Я так ненавидел Типтофов, что готов был сразиться с ними на любых выборах. Они не только не бывали в Хэктоне, но и отказывались принимать тех, кто бывал у нас; по их наущению все дамы в графстве закрыли двери своих домов для моей жены; Типтофы распускали добрую половину идиотских сплетен, ходивших по округе о моем распутстве и мотовстве; они утверждали, будто я женился на леди Линдон, взяв ее на испуг, и что она теперь конченый человек; намекали, будто жизнь Буллингдона не в безопасности под моей крышей, будто его держат в черном теле, будто я сплю и вижу, как бы убрать его с дороги моего сына Брайена. Кто бы из моих приятелей ни заезжал в Хэктон, в Типтоф-холле уже подсчитывали, сколько по этому случаю было выпито бутылок.

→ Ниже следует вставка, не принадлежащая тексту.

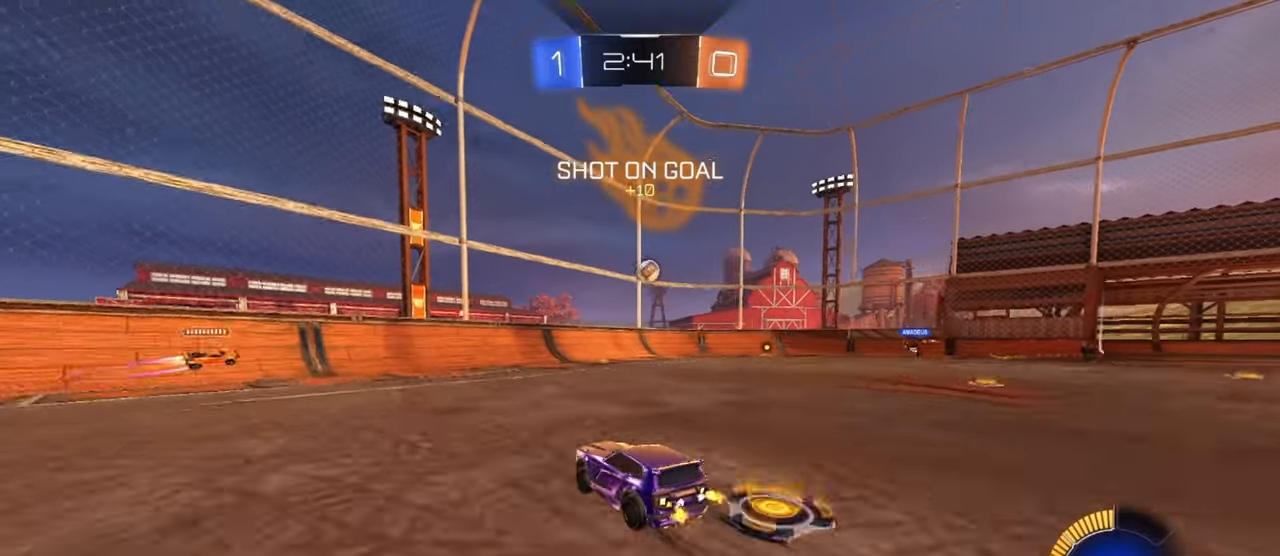
{"buttons": ["R2"], "left_stick": "right", "events": [[33, "left_stick", "center"], [117, "left_stick", "left"], [250, "L1", "down"], [367, "L1", "up"], [400, "left_stick", "right"]]}
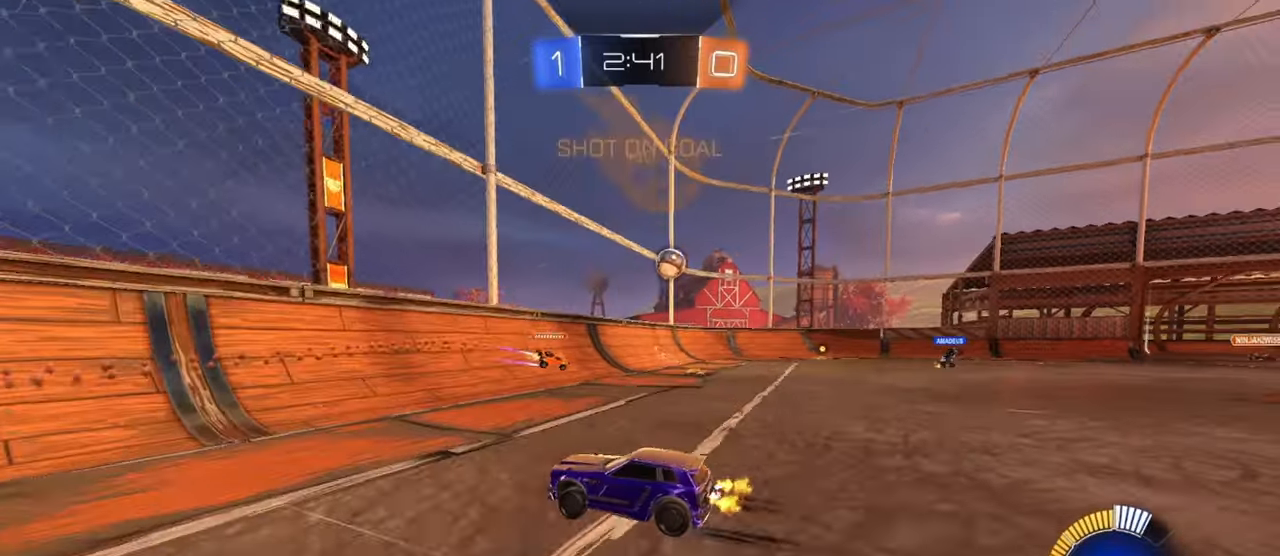
{"buttons": ["R2"], "left_stick": "right", "events": [[17, "L2", "down"], [50, "R2", "up"], [167, "L1", "down"], [250, "L2", "up"], [250, "R2", "down"], [333, "L1", "up"]]}
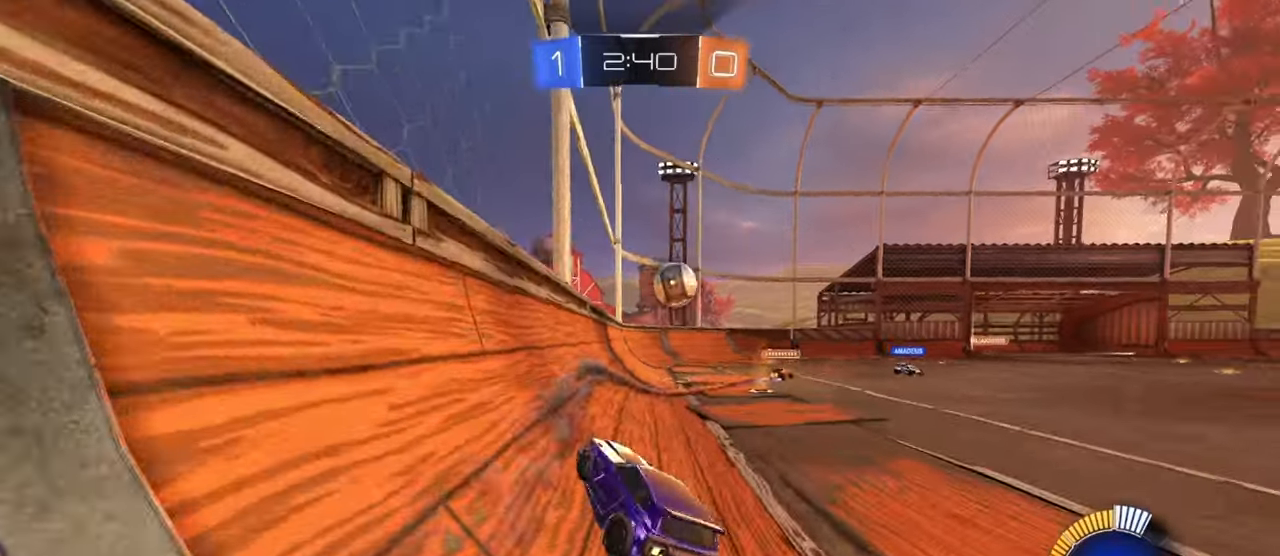
{"buttons": ["L1", "L2"], "left_stick": "left", "events": [[50, "L2", "down"], [117, "R2", "up"], [233, "R2", "down"], [350, "left_stick", "center"], [367, "R2", "up"], [400, "left_stick", "left"], [450, "L1", "down"]]}
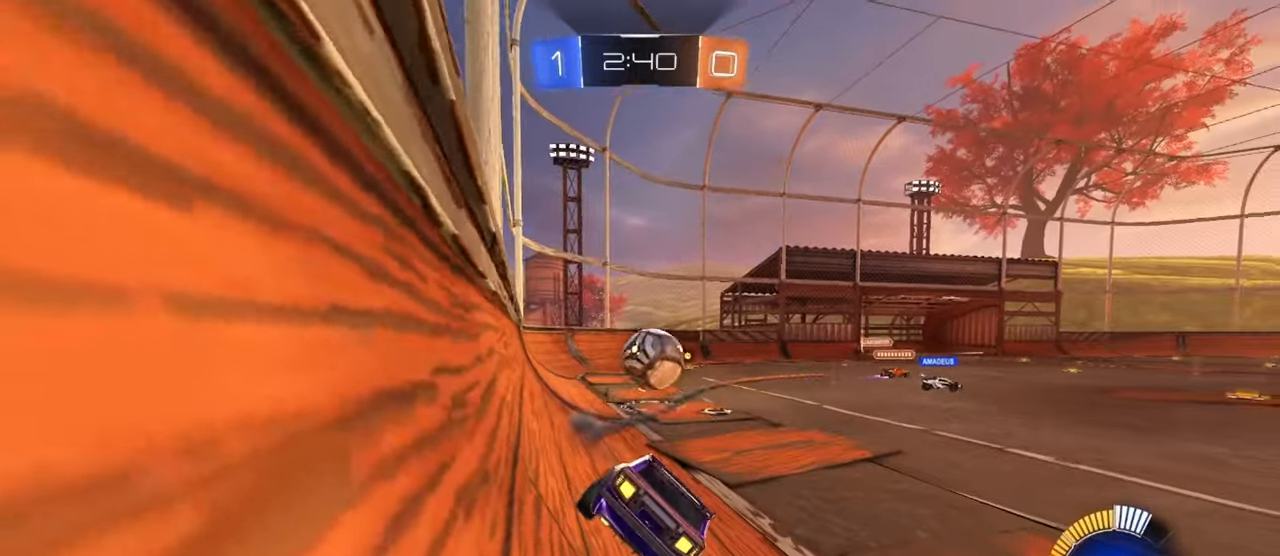
{"buttons": ["R1", "R2"], "left_stick": "center", "events": [[417, "R2", "down"], [433, "L1", "up"], [433, "R1", "down"], [450, "L2", "up"], [467, "left_stick", "center"]]}
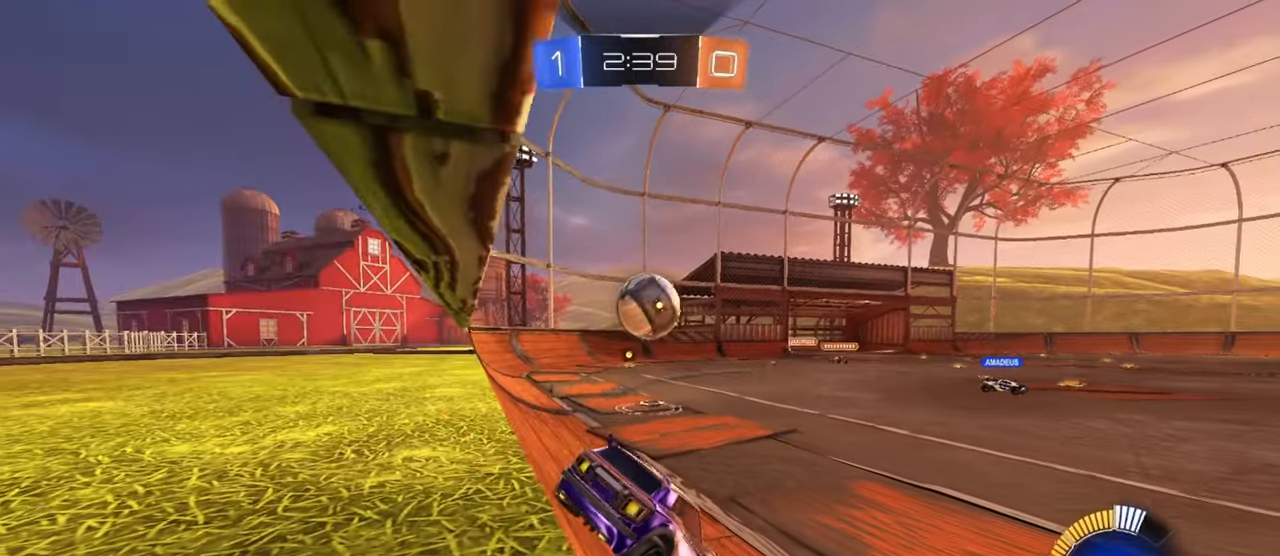
{"buttons": [], "left_stick": "right", "events": [[67, "left_stick", "left"], [183, "R1", "up"], [283, "left_stick", "center"], [500, "R2", "up"], [500, "left_stick", "right"]]}
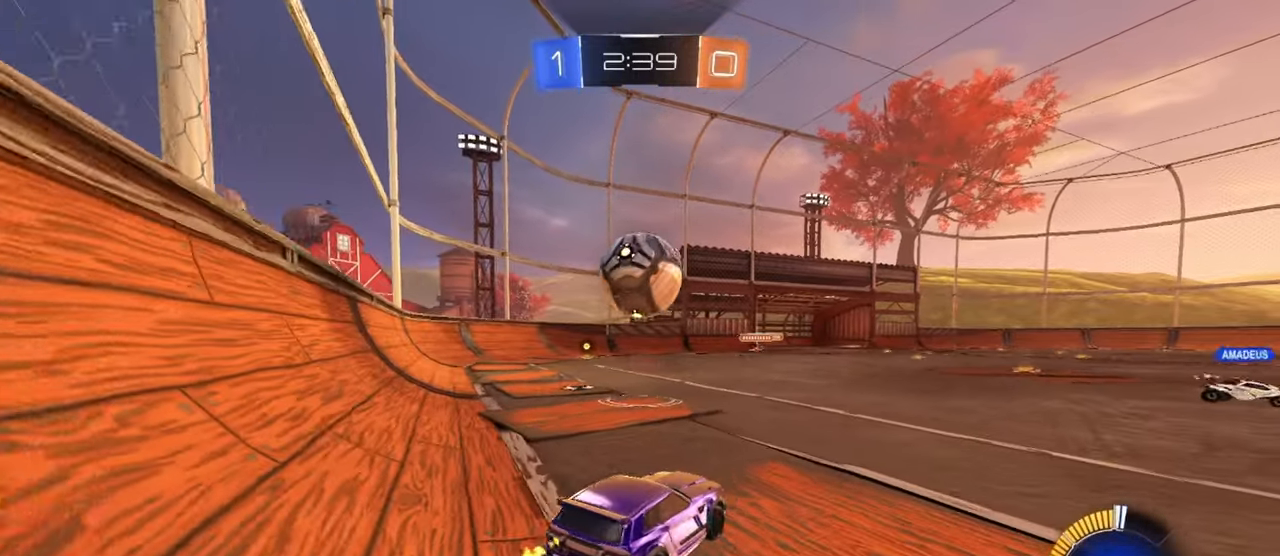
{"buttons": ["R1", "R2"], "left_stick": "center", "events": [[117, "left_stick", "left"], [133, "R2", "down"], [250, "R2", "up"], [300, "left_stick", "center"], [367, "R2", "down"], [400, "R1", "down"], [417, "left_stick", "up-right"], [483, "left_stick", "center"]]}
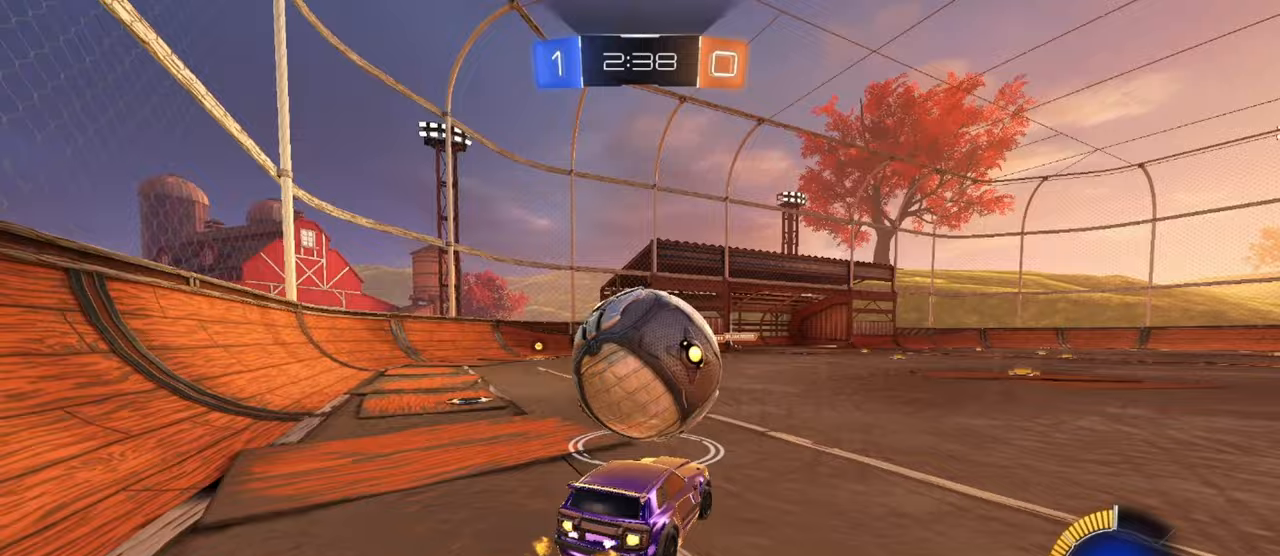
{"buttons": ["R1"], "left_stick": "center", "events": [[50, "R1", "up"], [317, "left_stick", "down"], [333, "CROSS", "down"], [400, "R2", "up"], [450, "R1", "down"], [483, "CROSS", "up"], [500, "left_stick", "center"]]}
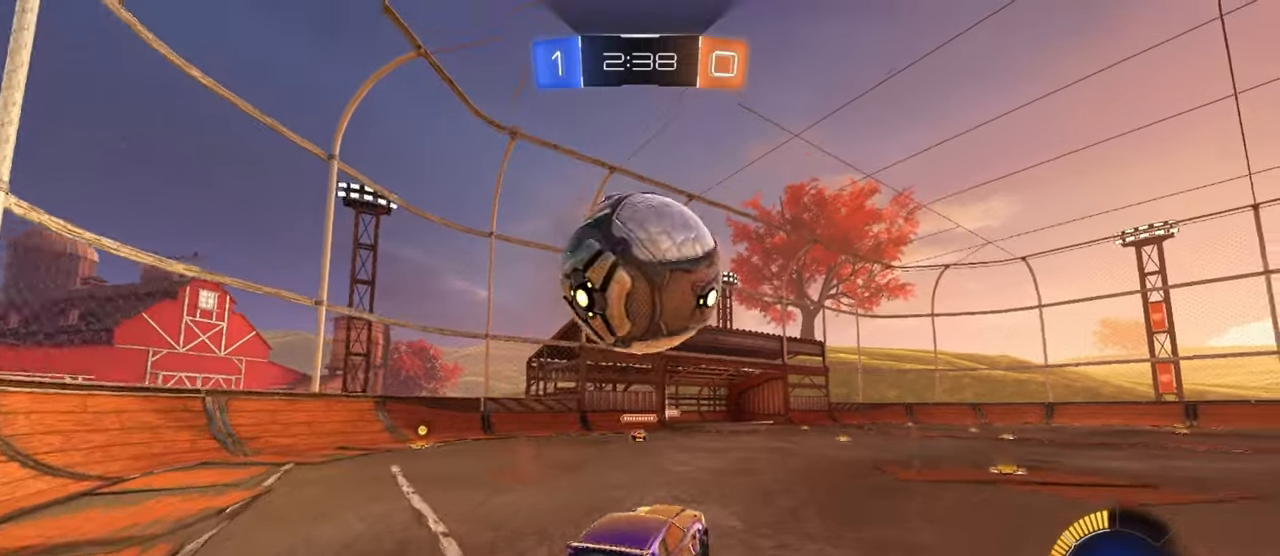
{"buttons": ["SQUARE", "R1"], "left_stick": "up-right", "events": [[33, "CROSS", "down"], [133, "left_stick", "left"], [167, "CROSS", "up"], [250, "SQUARE", "down"], [317, "left_stick", "up-left"], [467, "left_stick", "up-right"]]}
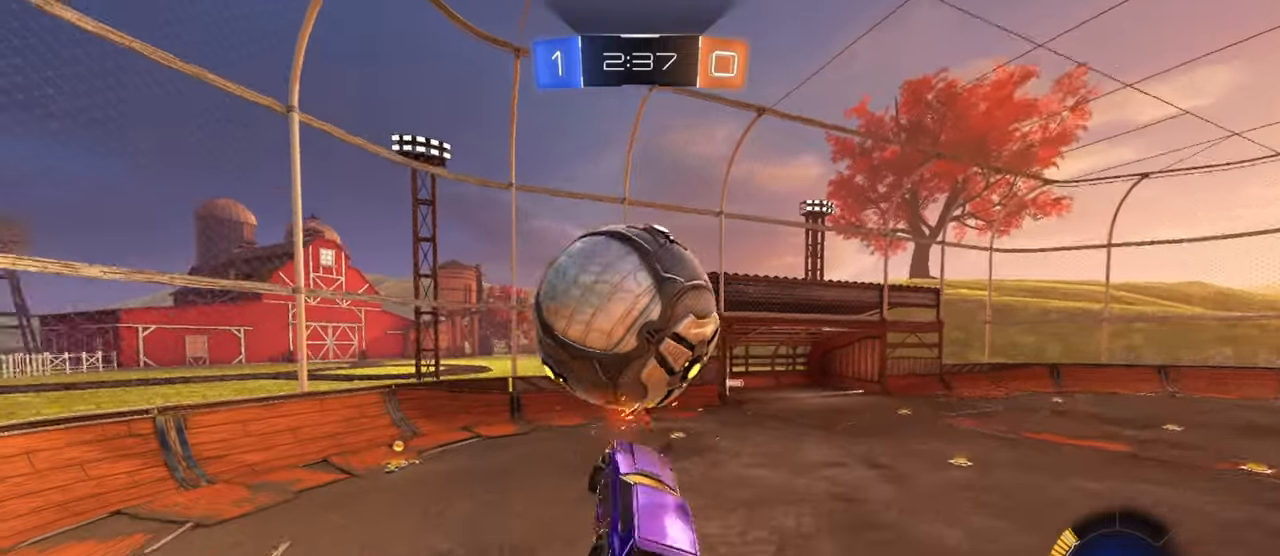
{"buttons": [], "left_stick": "down-left", "events": [[50, "left_stick", "down"], [100, "left_stick", "left"], [233, "SQUARE", "up"], [267, "left_stick", "up"], [317, "left_stick", "up-right"], [433, "R1", "up"], [433, "left_stick", "down-right"], [500, "left_stick", "down-left"]]}
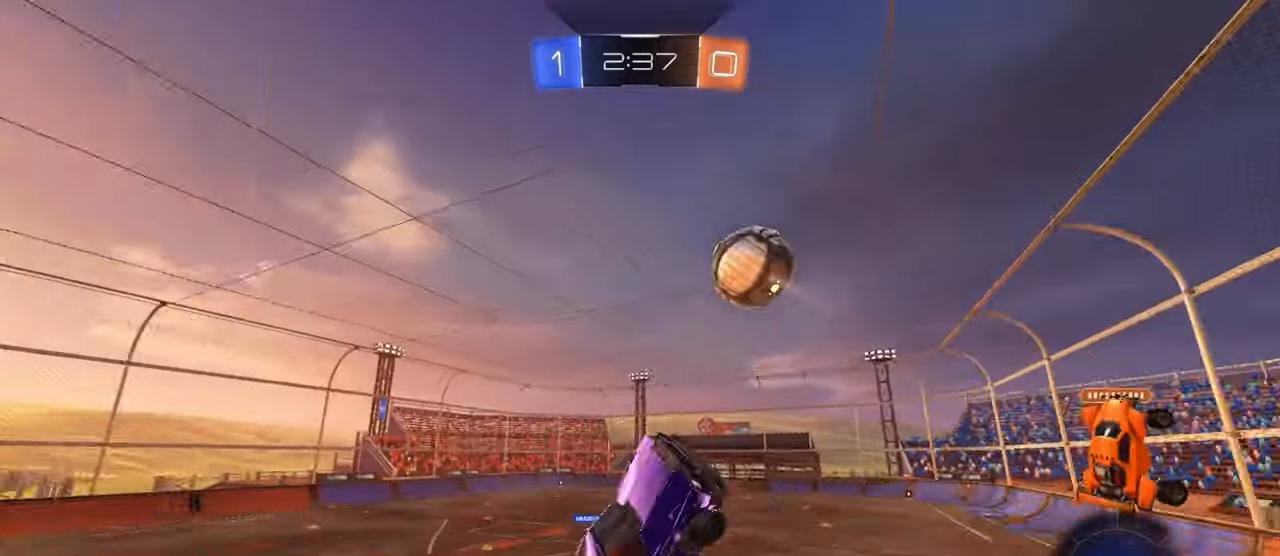
{"buttons": [], "left_stick": "down-left", "events": [[17, "left_stick", "left"], [233, "left_stick", "down-left"]]}
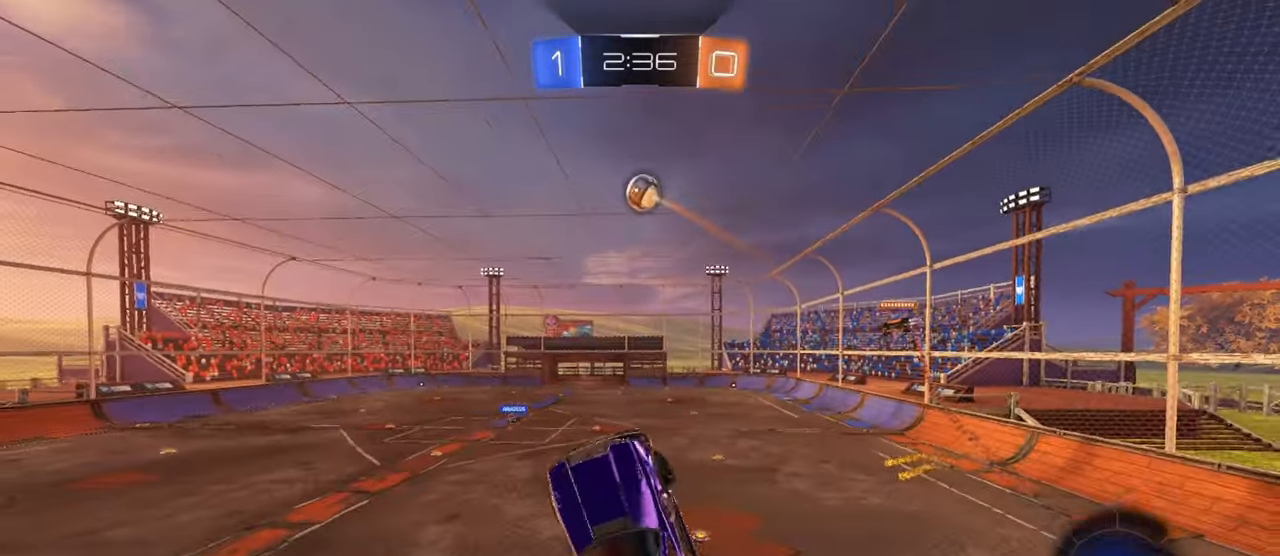
{"buttons": ["L1", "R1", "R2"], "left_stick": "left", "events": [[17, "L1", "down"], [33, "R2", "down"], [83, "R1", "down"], [233, "TRIANGLE", "down"], [417, "TRIANGLE", "up"], [450, "left_stick", "left"]]}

Они докапывались до всех моих дел со стряпчими и посредниками. Если я не платил кредитору, все его претензии становились там известны наперечет; стоило мне заглядеться на фермерскую дочку, как они кричали, что я ее погубил. Никто из нас не без греха, как семьянин я не могу похвалиться ровным, выдержанным характером; но мы с миссис Линдон ссорились не чаще, чем это бывает в любом аристократическом доме, и первое время все наши размолвки так или иначе кончались примирением. У меня, конечно, много недостатков, и все же я не тот дьявол во плоти, каким изображали меня злостные клеветники в Типтоф-холле. Первые три года не было случая, чтобы я ударил жену, разве что под пьяную руку. Когда я запустил в Буллингдона столовым ножом, я был нетрезв, что могут подтвердить все присутствовавшие при этой сцене; но отсюда еще далеко до каких-то злокозненных умыслов против бедного малого; с этой стороны я чист и клятвенно заверяю, что, если не считать того, что я от души ненавидел пасынка (а в склонностях своих никто не волен), я никогда не желал ему зла.
Итак, у меня был давнишний зуб на Типтофов, а я но из тех, кто позволяет своим чувствам подобного рода ржаветь в бездействии. Хоть и виг, а может быть, именно поэтому, маркиз отличался крайним высокомерием: он обращался с простыми смертными примерно так же, как обращался его божок, великий граф, особенно с тех пор как ему самому пожаловали титул пэра, точно с презренными вассалами, для которых должно быть честью облобызать пряжку на его башмаке. Когда к нему являлись типплтонский мэр с корпорацией, он выходил к ним в шляпе, не приглашал мэра сесть и сразу же исчезал, едва вносили закуску, а бывало и так, что почтенных олдерменов угощали в каморке дворецкого. Правда, честные бритты не роптали на такое обращение, пока я их не просветил, движимый патриотическими чувствами. Этим подхалимам даже нравится, когда ими помыкают, я на долгом опыте убедился, что редкий англичанин смотрит на дело иначе.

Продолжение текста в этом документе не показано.